====== EXTRACTED RECORDS ======

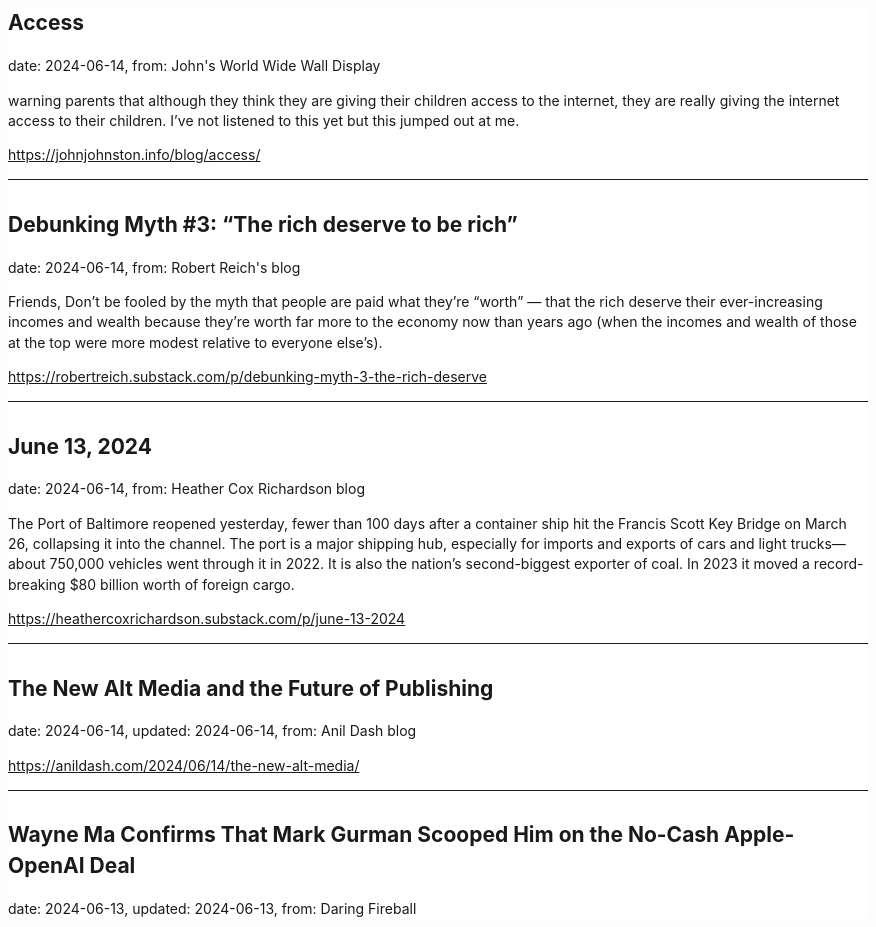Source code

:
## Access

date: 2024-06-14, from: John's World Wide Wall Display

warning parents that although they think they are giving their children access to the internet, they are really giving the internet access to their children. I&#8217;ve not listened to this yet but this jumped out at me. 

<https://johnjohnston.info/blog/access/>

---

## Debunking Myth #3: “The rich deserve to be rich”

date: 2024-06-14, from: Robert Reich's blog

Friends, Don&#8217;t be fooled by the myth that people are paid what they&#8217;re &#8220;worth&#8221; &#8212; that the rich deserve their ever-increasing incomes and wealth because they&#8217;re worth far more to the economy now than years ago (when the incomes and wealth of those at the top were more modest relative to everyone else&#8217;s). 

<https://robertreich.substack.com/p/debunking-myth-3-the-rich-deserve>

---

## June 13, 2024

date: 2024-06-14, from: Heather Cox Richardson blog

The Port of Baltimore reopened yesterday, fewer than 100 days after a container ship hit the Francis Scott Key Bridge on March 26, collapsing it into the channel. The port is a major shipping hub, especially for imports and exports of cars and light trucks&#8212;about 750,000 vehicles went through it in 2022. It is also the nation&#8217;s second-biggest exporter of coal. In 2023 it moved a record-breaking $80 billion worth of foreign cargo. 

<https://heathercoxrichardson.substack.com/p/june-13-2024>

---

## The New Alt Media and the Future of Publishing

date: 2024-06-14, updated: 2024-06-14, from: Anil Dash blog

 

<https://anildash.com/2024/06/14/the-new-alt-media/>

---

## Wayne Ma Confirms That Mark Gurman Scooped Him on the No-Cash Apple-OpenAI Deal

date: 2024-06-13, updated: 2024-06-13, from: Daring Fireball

======

■ TASK TO CARRY OUT
For this exercise, copy each line of the data above exactly, from the first through the line containing "date: 2024-06-14, from: Heather", and drop the pictures.

■ EXERCISE OUTPUT
Source code

:
## Access

date: 2024-06-14, from: John's World Wide Wall Display

warning parents that although they think they are giving their children access to the internet, they are really giving the internet access to their children. I&#8217;ve not listened to this yet but this jumped out at me. 

<https://johnjohnston.info/blog/access/>

---

## Debunking Myth #3: “The rich deserve to be rich”

date: 2024-06-14, from: Robert Reich's blog

Friends, Don&#8217;t be fooled by the myth that people are paid what they&#8217;re &#8220;worth&#8221; &#8212; that the rich deserve their ever-increasing incomes and wealth because they&#8217;re worth far more to the economy now than years ago (when the incomes and wealth of those at the top were more modest relative to everyone else&#8217;s). 

<https://robertreich.substack.com/p/debunking-myth-3-the-rich-deserve>

---

## June 13, 2024

date: 2024-06-14, from: Heather Cox Richardson blog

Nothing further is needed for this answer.